(DOCUMENT TEXT):
[Networkit] Problem computing ApproxBetweeness

Henning Meyerhenke meyerhenke at kit.edu
Wed May 7 11:03:06 CEST 2014


Hi Kevin,

I have created a unit test tryApproxBetweennessOnRealGraph which 
operates on your graph.

On my MacBook with 4 cores the operation took about 800 seconds, which 
is in the expected range and far from the behavior you describe. This 
timing is even with --loglevel=DEBUG, fewer output would result in a 
somewhat faster run.

Could you please update to the latest Dev branch revision and run the 
test yourself? You need to put your graph into the input/ directory for 
that. Please produce DEBUG output as well and have it written to a file 
if possible.

(INFORMATION SUPPLIED):
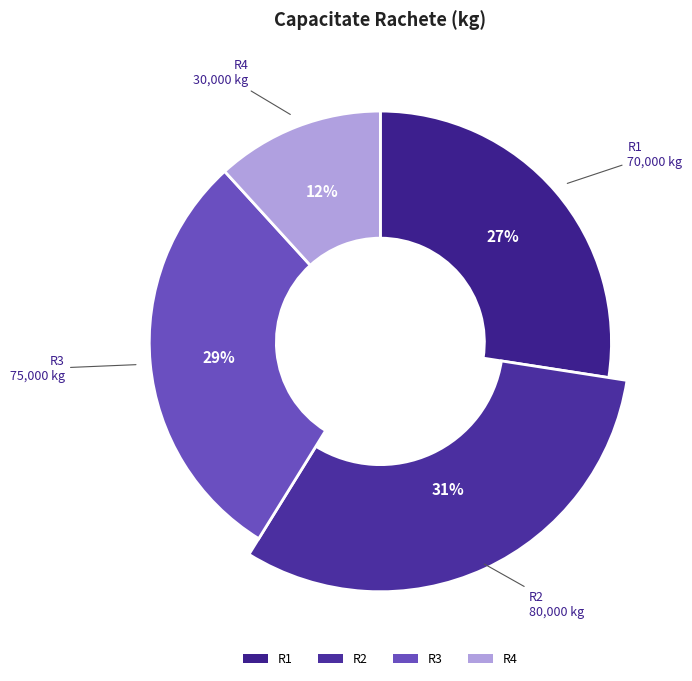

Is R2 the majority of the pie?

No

(ASSIGNMENT 1): What does the Networkit message ask Kevin to do? List every action.
(ASSIGNMENT 2):
Answer these questions from the Networkit message:
(a) How many cores did the MacBook have?
(b) What is the unit test named?
(c) In which directory must the graph be placed?
(ASSIGNMENT 3):
Does each statement agree with the Networkit message? Answer yes or no, and quote the words that decide it.
(a) The operation took about 800 seconds.
(b) The reported timing was measured with reduced logging output.
(c) Kevin is asked to switch to a release branch.
Answer from the Networkit message alone.

(ANSWER SPACE 1):
- Update to the latest Dev branch revision
- Run the test himself
- Put his graph into the input/ directory
- Produce DEBUG output
- Have the output written to a file if possible

(ANSWER SPACE 2):
(a) 4
(b) tryApproxBetweennessOnRealGraph
(c) input/

(ANSWER SPACE 3):
(a) Yes: "the operation took about 800 seconds"
(b) No: "This timing is even with --loglevel=DEBUG"
(c) No: "update to the latest Dev branch revision"